Repeat exactly, and only, the lines of the entries below from the one with "X226568000Y-125930000D02*" through the one with "X157480000Y-127704000D01*", both ends included.

'''

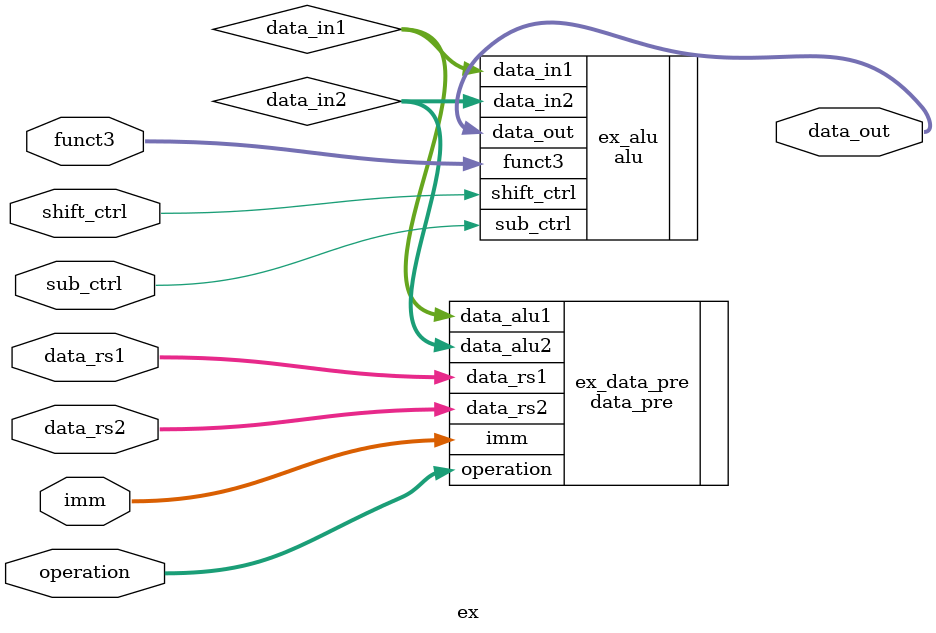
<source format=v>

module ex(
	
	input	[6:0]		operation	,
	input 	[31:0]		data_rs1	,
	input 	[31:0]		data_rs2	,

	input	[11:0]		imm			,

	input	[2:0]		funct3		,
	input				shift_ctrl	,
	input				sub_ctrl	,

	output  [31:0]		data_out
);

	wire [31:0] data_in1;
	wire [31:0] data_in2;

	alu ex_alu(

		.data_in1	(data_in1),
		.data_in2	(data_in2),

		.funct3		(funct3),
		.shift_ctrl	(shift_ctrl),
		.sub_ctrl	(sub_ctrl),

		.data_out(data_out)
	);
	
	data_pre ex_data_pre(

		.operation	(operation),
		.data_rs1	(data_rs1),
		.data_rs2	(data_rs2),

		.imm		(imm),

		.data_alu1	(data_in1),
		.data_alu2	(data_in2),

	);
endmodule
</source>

'''
'''

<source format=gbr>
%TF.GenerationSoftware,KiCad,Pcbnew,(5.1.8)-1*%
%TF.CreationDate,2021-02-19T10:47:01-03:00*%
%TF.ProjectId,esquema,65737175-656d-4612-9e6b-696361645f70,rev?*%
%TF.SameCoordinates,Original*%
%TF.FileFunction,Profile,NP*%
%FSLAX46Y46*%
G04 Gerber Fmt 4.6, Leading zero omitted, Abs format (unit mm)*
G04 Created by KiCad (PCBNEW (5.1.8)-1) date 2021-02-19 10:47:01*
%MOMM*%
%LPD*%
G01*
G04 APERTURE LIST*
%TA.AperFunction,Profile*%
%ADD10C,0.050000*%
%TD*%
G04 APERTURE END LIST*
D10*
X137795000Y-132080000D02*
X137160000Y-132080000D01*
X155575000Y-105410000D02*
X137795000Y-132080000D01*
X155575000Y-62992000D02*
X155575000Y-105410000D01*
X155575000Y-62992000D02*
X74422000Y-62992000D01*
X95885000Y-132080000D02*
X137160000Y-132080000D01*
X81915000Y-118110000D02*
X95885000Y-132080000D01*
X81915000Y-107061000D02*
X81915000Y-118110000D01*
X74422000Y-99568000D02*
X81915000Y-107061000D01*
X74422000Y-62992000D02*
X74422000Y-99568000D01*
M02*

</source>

'''
'''

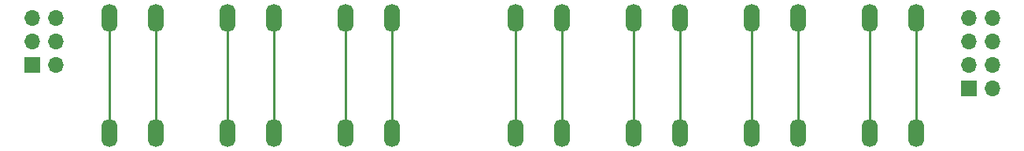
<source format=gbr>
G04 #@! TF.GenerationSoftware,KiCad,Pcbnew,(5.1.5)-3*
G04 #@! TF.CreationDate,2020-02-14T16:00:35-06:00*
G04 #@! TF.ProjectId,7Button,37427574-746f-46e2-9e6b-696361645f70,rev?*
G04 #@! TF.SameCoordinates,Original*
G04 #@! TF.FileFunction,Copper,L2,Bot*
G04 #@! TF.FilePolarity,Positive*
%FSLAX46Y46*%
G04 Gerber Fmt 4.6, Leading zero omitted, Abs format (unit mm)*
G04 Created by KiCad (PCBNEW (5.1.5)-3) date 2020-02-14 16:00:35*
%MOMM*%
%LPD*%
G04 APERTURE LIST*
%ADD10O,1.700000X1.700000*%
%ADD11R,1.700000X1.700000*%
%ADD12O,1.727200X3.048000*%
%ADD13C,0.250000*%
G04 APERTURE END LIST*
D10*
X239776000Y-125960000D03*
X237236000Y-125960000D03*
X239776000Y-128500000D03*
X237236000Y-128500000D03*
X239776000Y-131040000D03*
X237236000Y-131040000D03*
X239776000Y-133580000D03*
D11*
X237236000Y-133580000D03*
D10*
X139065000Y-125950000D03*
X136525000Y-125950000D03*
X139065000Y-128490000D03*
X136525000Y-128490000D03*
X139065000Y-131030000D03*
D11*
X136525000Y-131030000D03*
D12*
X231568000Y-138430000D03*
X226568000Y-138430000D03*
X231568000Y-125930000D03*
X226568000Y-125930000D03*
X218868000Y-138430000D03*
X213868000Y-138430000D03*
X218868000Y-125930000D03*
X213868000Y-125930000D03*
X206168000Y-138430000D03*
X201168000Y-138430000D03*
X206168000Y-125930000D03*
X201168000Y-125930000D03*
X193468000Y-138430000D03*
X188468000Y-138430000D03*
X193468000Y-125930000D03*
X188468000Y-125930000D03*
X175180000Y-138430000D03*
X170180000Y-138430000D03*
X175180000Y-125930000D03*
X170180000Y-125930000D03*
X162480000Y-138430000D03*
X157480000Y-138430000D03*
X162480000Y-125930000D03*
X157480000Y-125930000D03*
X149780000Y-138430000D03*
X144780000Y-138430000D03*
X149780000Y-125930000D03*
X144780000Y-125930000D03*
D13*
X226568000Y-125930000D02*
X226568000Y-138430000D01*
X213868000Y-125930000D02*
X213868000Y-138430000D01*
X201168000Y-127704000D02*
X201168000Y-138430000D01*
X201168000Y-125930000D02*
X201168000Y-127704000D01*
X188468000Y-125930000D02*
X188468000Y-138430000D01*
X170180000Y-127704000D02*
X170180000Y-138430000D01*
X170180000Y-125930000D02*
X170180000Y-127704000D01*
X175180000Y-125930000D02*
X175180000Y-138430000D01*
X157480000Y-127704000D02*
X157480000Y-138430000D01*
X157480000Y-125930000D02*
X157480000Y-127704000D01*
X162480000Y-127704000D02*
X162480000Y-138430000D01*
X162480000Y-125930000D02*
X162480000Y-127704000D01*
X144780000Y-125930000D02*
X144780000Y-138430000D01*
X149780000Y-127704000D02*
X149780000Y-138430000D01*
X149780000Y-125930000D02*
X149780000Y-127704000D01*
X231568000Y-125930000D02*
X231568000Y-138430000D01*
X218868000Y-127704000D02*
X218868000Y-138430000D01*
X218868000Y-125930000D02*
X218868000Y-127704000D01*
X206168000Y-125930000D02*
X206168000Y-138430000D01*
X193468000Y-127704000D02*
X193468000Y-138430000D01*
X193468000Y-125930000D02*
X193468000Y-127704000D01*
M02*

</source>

'''

**Answer to this exercise**
X226568000Y-125930000D02*
X226568000Y-138430000D01*
X213868000Y-125930000D02*
X213868000Y-138430000D01*
X201168000Y-127704000D02*
X201168000Y-138430000D01*
X201168000Y-125930000D02*
X201168000Y-127704000D01*
X188468000Y-125930000D02*
X188468000Y-138430000D01*
X170180000Y-127704000D02*
X170180000Y-138430000D01*
X170180000Y-125930000D02*
X170180000Y-127704000D01*
X175180000Y-125930000D02*
X175180000Y-138430000D01*
X157480000Y-127704000D02*
X157480000Y-138430000D01*
X157480000Y-125930000D02*
X157480000Y-127704000D01*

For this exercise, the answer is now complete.